The design of this particular section was led by DLANDstudio Architecture + Landscape Architecture (WXY is collaborating with them on the overall design of the park). The firm has spent the past few years conducting community workshops and site analysis to move forward with the plan. Neighbors will be presented with construction drawings in the coming months in the hopes of moving this forward.

What’s standing in this park’s way, however, is a potential revival of the train tracks on which it’s proposed. The Long Island Railroad’s Rockaway Beach Rail Line has been abandoned, and has sat in disrepair for decades now. However many local residents have argued that reviving the rail line will significantly shorten their commute.
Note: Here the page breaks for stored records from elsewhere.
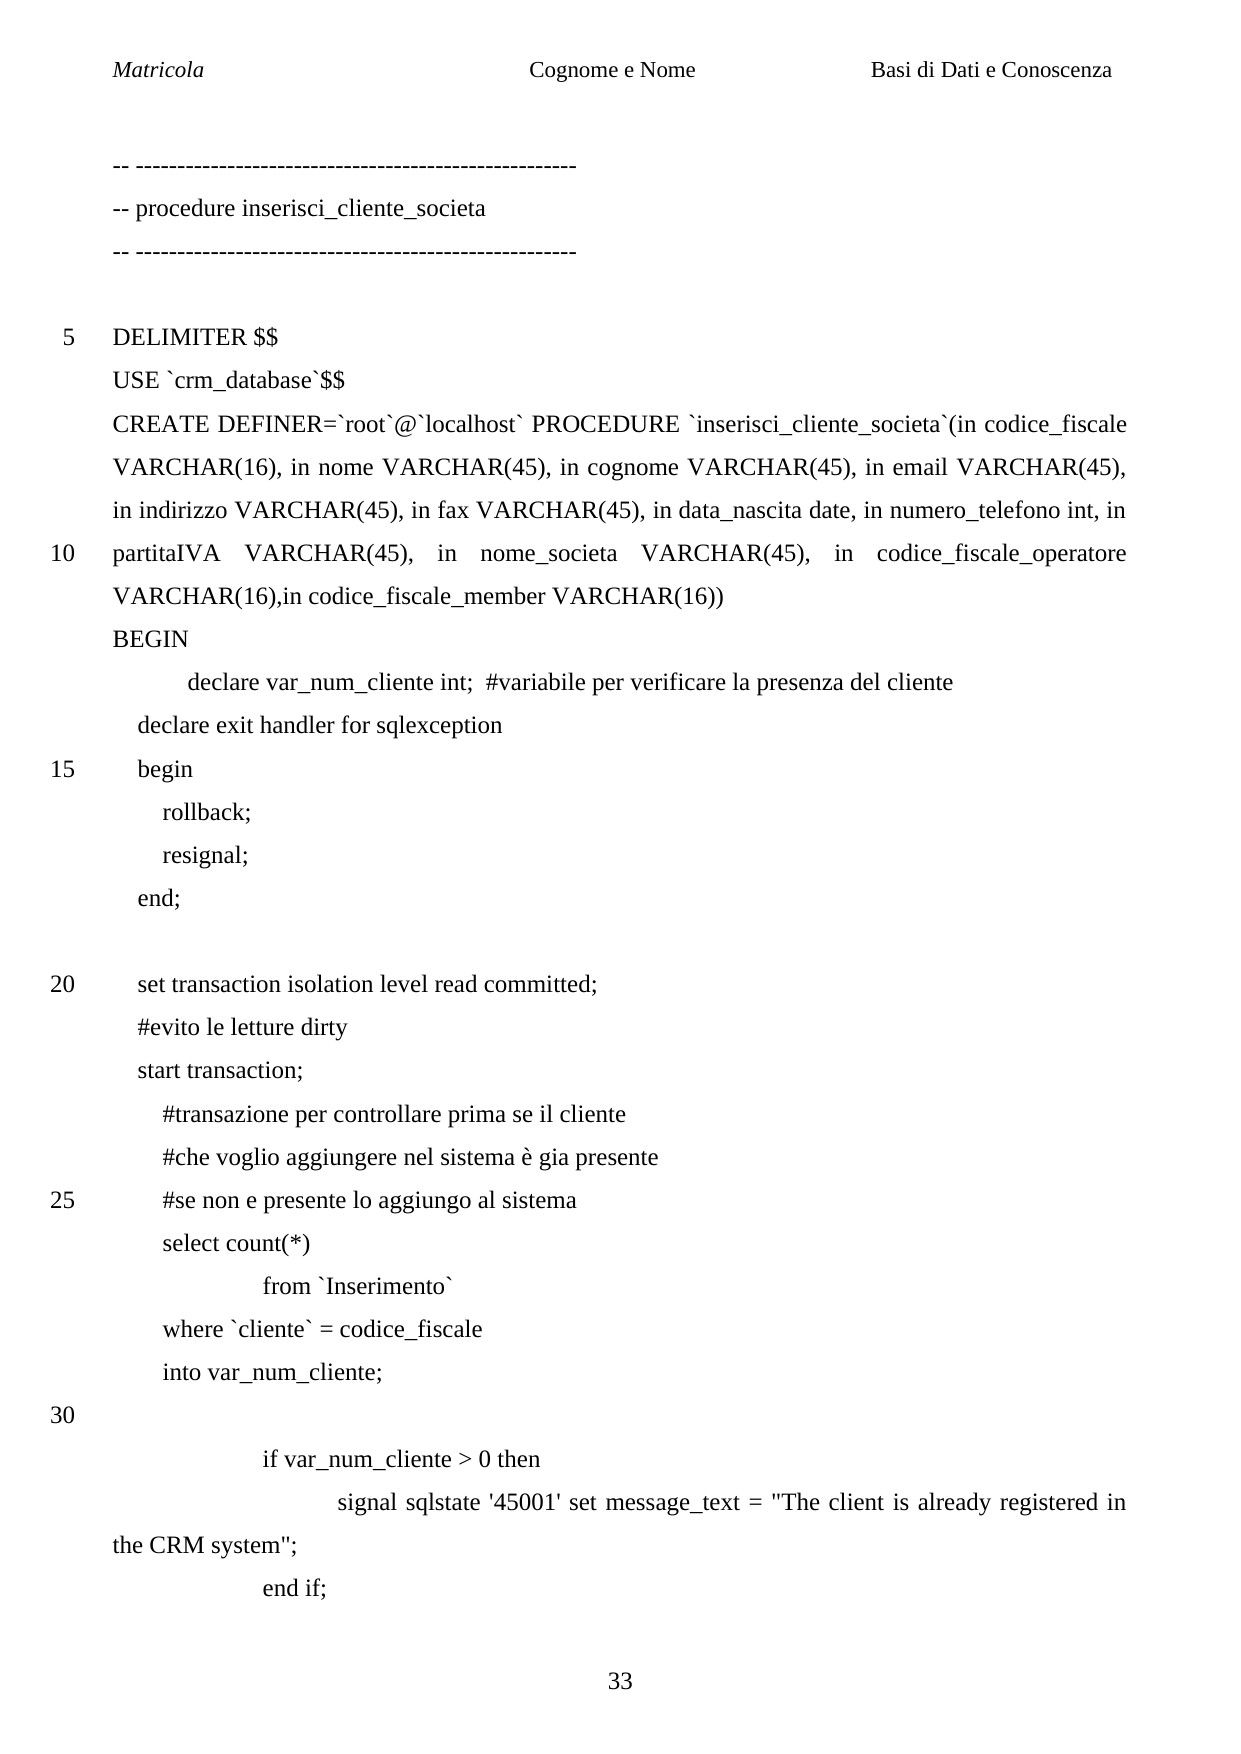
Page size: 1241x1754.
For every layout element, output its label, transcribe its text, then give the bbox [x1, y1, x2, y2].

text #transazione per controllare prima se il cliente [112, 1099, 1128, 1127]
text #che voglio aggiungere nel sistema è gia presente [112, 1142, 1128, 1171]
text rollback; [112, 797, 1128, 826]
text resignal; [112, 840, 1128, 869]
text from `Inserimento` [112, 1271, 1128, 1300]
text USE `crm_database`$$ [112, 366, 1128, 394]
text #se non e presente lo aggiungo al sistema [112, 1185, 1128, 1214]
text -- procedure inserisci_cliente_societa [112, 193, 1128, 222]
text signal sqlstate '45001' set message_text = "The client is already registered in the CRM system"; [112, 1487, 1128, 1559]
text begin [112, 754, 1128, 782]
text set transaction isolation level read committed; [112, 969, 1128, 998]
text end if; [112, 1573, 1128, 1602]
text #evito le letture dirty [112, 1012, 1128, 1041]
text where `cliente` = codice_fiscale [112, 1314, 1128, 1343]
text into var_num_cliente; [112, 1357, 1128, 1386]
text DELIMITER $$ [112, 322, 1128, 351]
text -- ----------------------------------------------------- [112, 236, 1128, 265]
text -- ----------------------------------------------------- [112, 150, 1128, 179]
text CREATE DEFINER=`root`@`localhost` PROCEDURE `inserisci_cliente_societa`(in codice_fiscale VARCHAR(16), in nome VARCHAR(45), in cognome VARCHAR(45), in email VARCHAR(45), in indirizzo VARCHAR(45), in fax VARCHAR(45), in data_nascita date, in numero_telefono int, in partitaIVA VARCHAR(45), in nome_societa VARCHAR(45), in codice_fiscale_operatore VARCHAR(16),in codice_fiscale_member VARCHAR(16)) [112, 409, 1128, 610]
text start transaction; [112, 1056, 1128, 1084]
text end; [112, 883, 1128, 912]
text declare var_num_cliente int; #variabile per verificare la presenza del cliente [112, 667, 1128, 696]
text BEGIN [112, 624, 1128, 653]
text select count(*) [112, 1228, 1128, 1257]
text declare exit handler for sqlexception [112, 711, 1128, 739]
text if var_num_cliente > 0 then [112, 1444, 1128, 1472]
The QueensWay project overall has elicited a mixed response from locals, with some arguing for more park space, others wanting the rail line reactivated, and others still who are hoping for a combination of both.

An op-ed published in Crain’s earlier this year continued to argue against the park in favor of the rail line being restored. In April last year, the MTA decided to look at this possibility, and the results from that feasibility study are expected to be released in June.

But supporters of the QueensWay aren’t backing down. They’ve raised $2 million in private funds and New York State grants—even though it hasn’t received the kind of financial backing that the High Line did. The QueensWay in contrast is almost three times larger than the High Line, and will even have space for ball fields over the course of the park.

“For decades, our own communities and neighbors have endured the unique hardships of living near an abandoned, unsafe and unnatural structure,” Travis Terry, a member of the Friends of the QueensWay Steering Committee, said in a statement. “With these recent developments, we are one step closer to realizing the full potential of the QueensWay project and seeing real improvement to our daily lives.”